De Marseille
Peut-on progresser et être déçu ? Oui. C’est le destin du Front national en Provence-Alpes-Côte d’Azur : il a gagné des voix et des positions dimanche, mais moins que ce qu’il espérait. Et parfois, il n’a pas retrouvé tous ses électeurs, comme dans l’une de ses places fortes, le Vaucluse. 95 000 personnes y ont glissé un bulletin Le Pen, contre 115 000 au second tour des régionales en 2015. Où sont passés ces 20 000 manquantes ? Certes, il est difficile de comparer un premier et un second tour. Mais en 2015, l’abstention atteignait dans le département 18 points de plus qu’en 2017. Dimanche, plus de gens sont venus aux urnes, moins ont voté FN.
Néanmoins, par rapport au scrutin présidentiel de 2012, le Front national est en progression partout. Il vire en tête dans cinq des six départements de Paca (seules les Hautes-Alpes y échappent), pour un score de 28,2 % sur la région (contre 23,9 % en 2012), soit un gain de 125 000 électeurs en cinq ans. Marine Le Pen arrive en tête dans des villes de droite (Toulon, Menton), dans d’autres tenues par le PC (Arles, Martigues, Gardanne), le PS (Vitrolles, Fos-sur-Mer, Miramas) ou des « divers gauche » (Draguignan, La Seyne-sur-Mer). L’avancée est notoire dans le Var (30,4 %, soit six points gagnés depuis 2012). Dimanche soir, ici, les militants faisaient pourtant plutôt la tronche (lire l’épisode 8, « En Paca, les frontistes font la fine bouche »), vexés de se retrouver deuxièmes au plan national, alors que les sondages les donnaient durant des semaines en tête. Cerise sur la déception, les deux villes importantes de la région, Avignon et Marseille, ont placé Mélenchon en tête.

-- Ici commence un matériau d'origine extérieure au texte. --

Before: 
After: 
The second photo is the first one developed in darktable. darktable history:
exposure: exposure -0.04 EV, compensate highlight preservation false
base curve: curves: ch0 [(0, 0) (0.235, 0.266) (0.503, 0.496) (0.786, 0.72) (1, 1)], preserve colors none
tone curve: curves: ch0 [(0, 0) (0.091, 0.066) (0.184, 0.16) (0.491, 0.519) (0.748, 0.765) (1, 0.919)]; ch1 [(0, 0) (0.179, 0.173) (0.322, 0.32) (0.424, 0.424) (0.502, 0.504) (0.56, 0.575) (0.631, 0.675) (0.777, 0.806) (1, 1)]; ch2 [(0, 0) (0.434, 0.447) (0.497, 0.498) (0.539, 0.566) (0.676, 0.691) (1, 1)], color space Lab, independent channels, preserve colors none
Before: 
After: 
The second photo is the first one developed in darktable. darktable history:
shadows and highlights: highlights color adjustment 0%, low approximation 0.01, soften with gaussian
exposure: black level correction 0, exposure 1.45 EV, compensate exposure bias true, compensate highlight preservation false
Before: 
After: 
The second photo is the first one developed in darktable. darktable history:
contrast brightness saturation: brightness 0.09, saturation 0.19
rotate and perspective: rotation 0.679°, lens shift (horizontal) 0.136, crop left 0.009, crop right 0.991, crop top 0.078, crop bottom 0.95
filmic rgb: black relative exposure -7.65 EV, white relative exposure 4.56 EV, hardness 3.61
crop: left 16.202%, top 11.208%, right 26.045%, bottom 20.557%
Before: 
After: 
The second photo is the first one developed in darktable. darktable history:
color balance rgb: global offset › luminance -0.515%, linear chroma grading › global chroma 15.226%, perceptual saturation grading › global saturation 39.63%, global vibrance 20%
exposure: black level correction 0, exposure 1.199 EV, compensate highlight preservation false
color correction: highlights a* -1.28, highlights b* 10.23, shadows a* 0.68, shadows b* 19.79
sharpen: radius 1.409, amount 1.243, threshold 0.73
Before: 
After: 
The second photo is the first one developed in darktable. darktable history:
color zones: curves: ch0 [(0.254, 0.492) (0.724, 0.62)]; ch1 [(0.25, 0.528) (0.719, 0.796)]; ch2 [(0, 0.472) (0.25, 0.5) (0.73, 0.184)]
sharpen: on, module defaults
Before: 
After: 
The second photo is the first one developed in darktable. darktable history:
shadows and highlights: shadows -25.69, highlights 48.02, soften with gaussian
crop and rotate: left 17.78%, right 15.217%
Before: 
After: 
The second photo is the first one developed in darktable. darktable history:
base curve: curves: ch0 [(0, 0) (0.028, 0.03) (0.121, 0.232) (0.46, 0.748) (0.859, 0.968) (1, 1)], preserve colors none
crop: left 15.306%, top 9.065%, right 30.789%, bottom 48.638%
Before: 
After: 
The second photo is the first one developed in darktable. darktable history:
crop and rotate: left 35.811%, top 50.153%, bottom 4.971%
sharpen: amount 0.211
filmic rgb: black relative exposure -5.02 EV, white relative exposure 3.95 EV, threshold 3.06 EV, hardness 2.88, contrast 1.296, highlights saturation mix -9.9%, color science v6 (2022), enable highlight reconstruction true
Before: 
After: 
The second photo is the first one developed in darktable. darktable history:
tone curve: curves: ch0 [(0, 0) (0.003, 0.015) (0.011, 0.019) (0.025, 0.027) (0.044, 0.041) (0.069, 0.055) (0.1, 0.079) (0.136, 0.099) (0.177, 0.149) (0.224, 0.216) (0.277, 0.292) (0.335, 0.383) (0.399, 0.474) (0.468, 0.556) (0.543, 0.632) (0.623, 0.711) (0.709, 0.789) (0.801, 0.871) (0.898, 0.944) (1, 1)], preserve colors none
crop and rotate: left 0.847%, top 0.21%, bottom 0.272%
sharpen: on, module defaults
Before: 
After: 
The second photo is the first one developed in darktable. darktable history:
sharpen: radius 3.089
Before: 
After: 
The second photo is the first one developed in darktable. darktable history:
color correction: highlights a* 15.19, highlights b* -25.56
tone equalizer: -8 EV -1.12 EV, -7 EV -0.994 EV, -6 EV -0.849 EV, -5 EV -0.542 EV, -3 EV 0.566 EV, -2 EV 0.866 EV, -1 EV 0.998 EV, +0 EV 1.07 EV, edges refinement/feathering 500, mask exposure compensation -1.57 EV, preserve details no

« Il y a une progression du vote FN mais elle n’est pas fulgurante, et Marine Le Pen pensait mobiliser beaucoup plus au premier tour. Surtout, en arrivant deuxième, elle n’est pas en dynamique », analyse l’universitaire Christèle Marchand-Lagier, qui étudie l’électorat lepéniste en Vaucluse (lire l’épisode 6, « Pourquoi les électeurs touchent le Front »). Même en Paca, où le parti dépasse régulièrement les 25 % depuis près de trente ans, un score de 28 % n’a rien d’historique. En fait, remarque la chercheuse, dès que la participation se renforce, le FN progresse plus lentement. C’est quand elle baisse qu’il augmente ses scores. Avis à ceux qui iront à la pêche le 7 mai : ils feront mathématiquement le jeu du Front.

Pour le politiste Joël Gombin, le parti s’est retrouvé « prisonnier de son récit de dédiabolisation, de premier parti de France » : « Ils ont tellement bien réussi à imposer ce récit qu’au final, être en deçà apparaît comme une déception », alors qu’il y a une progression « nette ».